*Short exercise*
Which of the lines below contain the string "colon"? Report each of those lines in full.

*Records for this exercise*
· · · · ·

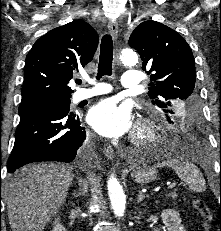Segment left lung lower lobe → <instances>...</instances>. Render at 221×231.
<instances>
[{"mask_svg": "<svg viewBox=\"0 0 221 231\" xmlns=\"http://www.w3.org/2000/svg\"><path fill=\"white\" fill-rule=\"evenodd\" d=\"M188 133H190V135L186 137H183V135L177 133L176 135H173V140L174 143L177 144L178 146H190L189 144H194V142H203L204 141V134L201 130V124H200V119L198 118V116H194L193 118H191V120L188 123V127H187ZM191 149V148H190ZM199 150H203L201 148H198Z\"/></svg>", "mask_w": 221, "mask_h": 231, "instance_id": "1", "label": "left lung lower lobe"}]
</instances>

· · · · ·

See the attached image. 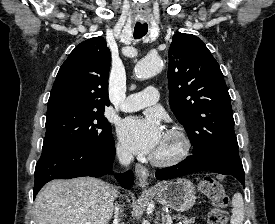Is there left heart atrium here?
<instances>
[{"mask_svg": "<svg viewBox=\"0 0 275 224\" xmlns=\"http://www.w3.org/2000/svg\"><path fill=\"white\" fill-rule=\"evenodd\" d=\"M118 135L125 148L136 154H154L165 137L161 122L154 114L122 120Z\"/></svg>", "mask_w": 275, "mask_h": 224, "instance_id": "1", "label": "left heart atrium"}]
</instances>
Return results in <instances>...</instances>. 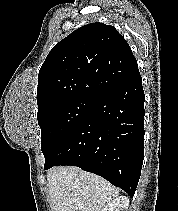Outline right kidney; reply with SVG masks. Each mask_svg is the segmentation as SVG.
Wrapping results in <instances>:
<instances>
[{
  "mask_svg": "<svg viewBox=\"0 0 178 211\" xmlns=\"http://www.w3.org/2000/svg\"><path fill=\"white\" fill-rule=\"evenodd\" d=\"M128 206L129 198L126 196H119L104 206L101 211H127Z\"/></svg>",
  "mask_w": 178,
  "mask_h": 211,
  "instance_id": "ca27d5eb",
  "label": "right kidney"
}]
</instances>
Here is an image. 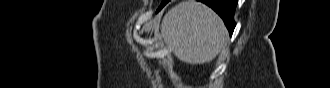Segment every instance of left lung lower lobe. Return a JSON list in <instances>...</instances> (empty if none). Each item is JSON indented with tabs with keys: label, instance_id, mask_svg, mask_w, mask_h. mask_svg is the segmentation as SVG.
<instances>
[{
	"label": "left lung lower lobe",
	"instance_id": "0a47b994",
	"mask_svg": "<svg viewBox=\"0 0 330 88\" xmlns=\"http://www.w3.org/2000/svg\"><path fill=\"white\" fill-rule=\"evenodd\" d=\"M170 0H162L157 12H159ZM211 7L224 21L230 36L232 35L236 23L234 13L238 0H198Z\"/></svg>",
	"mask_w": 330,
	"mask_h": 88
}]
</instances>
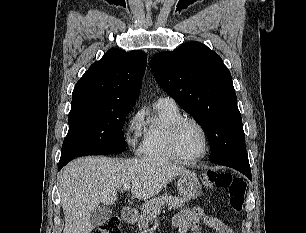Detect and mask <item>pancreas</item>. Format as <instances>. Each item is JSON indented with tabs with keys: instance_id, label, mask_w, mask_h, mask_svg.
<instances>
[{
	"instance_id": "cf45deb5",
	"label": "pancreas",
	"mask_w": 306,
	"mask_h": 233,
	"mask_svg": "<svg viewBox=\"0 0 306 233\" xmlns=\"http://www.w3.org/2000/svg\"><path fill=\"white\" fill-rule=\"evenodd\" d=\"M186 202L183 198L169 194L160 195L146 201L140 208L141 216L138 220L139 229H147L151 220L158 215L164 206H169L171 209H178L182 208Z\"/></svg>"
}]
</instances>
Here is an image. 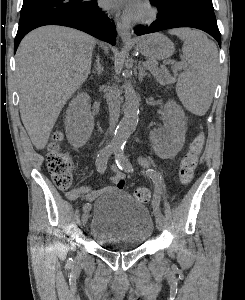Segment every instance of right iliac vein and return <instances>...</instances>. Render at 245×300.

· · · · ·

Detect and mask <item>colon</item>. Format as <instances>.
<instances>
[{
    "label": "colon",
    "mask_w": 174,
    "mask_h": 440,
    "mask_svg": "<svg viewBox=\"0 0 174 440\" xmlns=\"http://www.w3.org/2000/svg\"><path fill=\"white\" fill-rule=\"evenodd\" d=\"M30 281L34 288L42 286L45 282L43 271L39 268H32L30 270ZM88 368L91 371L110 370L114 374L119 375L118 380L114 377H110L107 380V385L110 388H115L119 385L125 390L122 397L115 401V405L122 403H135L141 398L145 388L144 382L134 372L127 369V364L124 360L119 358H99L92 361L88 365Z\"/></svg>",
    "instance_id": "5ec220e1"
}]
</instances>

· · · · ·

*The result*
Detect and mask <item>colon</item>. Format as <instances>.
    "label": "colon",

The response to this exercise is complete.